Source records below:

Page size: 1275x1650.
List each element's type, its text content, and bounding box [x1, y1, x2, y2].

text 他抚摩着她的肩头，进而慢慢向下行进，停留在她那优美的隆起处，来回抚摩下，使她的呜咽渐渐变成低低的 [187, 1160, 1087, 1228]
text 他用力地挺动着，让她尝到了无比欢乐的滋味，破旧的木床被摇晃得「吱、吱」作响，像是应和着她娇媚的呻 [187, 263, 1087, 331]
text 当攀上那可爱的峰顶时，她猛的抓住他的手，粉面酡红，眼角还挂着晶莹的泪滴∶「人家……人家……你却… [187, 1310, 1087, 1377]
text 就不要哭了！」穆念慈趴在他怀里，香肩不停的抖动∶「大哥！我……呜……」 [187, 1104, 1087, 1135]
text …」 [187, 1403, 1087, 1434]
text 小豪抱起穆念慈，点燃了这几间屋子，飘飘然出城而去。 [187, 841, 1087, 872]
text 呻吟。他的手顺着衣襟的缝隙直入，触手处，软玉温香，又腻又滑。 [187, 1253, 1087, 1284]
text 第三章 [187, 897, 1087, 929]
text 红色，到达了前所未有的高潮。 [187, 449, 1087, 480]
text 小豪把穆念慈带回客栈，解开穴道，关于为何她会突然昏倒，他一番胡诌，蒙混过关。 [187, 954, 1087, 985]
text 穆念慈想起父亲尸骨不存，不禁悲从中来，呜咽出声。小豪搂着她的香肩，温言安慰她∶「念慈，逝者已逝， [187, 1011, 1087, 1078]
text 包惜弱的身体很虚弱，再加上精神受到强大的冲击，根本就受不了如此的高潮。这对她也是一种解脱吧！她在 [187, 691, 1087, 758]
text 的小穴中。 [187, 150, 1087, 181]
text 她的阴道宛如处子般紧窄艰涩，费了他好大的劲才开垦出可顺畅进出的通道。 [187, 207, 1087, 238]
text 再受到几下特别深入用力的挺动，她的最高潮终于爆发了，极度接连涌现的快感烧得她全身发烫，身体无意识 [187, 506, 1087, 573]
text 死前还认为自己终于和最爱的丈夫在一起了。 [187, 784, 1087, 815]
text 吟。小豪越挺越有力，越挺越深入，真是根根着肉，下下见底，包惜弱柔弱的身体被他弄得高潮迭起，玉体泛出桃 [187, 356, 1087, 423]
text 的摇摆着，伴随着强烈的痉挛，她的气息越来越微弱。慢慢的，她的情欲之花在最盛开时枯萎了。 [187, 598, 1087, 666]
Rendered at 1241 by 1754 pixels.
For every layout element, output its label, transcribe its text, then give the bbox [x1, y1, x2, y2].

End of Source records.

## What you have to do
Would you please return all of the data exactly?

## Task response
Page size: 1275x1650.
List each element's type, its text content, and bounding box [x1, y1, x2, y2].

text 他抚摩着她的肩头，进而慢慢向下行进，停留在她那优美的隆起处，来回抚摩下，使她的呜咽渐渐变成低低的 [187, 1160, 1087, 1228]
text 他用力地挺动着，让她尝到了无比欢乐的滋味，破旧的木床被摇晃得「吱、吱」作响，像是应和着她娇媚的呻 [187, 263, 1087, 331]
text 当攀上那可爱的峰顶时，她猛的抓住他的手，粉面酡红，眼角还挂着晶莹的泪滴∶「人家……人家……你却… [187, 1310, 1087, 1377]
text 就不要哭了！」穆念慈趴在他怀里，香肩不停的抖动∶「大哥！我……呜……」 [187, 1104, 1087, 1135]
text …」 [187, 1403, 1087, 1434]
text 小豪抱起穆念慈，点燃了这几间屋子，飘飘然出城而去。 [187, 841, 1087, 872]
text 呻吟。他的手顺着衣襟的缝隙直入，触手处，软玉温香，又腻又滑。 [187, 1253, 1087, 1284]
text 第三章 [187, 897, 1087, 929]
text 红色，到达了前所未有的高潮。 [187, 449, 1087, 480]
text 小豪把穆念慈带回客栈，解开穴道，关于为何她会突然昏倒，他一番胡诌，蒙混过关。 [187, 954, 1087, 985]
text 穆念慈想起父亲尸骨不存，不禁悲从中来，呜咽出声。小豪搂着她的香肩，温言安慰她∶「念慈，逝者已逝， [187, 1011, 1087, 1078]
text 包惜弱的身体很虚弱，再加上精神受到强大的冲击，根本就受不了如此的高潮。这对她也是一种解脱吧！她在 [187, 691, 1087, 758]
text 的小穴中。 [187, 150, 1087, 181]
text 她的阴道宛如处子般紧窄艰涩，费了他好大的劲才开垦出可顺畅进出的通道。 [187, 207, 1087, 238]
text 再受到几下特别深入用力的挺动，她的最高潮终于爆发了，极度接连涌现的快感烧得她全身发烫，身体无意识 [187, 506, 1087, 573]
text 死前还认为自己终于和最爱的丈夫在一起了。 [187, 784, 1087, 815]
text 吟。小豪越挺越有力，越挺越深入，真是根根着肉，下下见底，包惜弱柔弱的身体被他弄得高潮迭起，玉体泛出桃 [187, 356, 1087, 423]
text 的摇摆着，伴随着强烈的痉挛，她的气息越来越微弱。慢慢的，她的情欲之花在最盛开时枯萎了。 [187, 598, 1087, 666]
Rendered at 1241 by 1754 pixels.
For every layout element, output its label, transcribe its text, then give the bbox [x1, y1, x2, y2].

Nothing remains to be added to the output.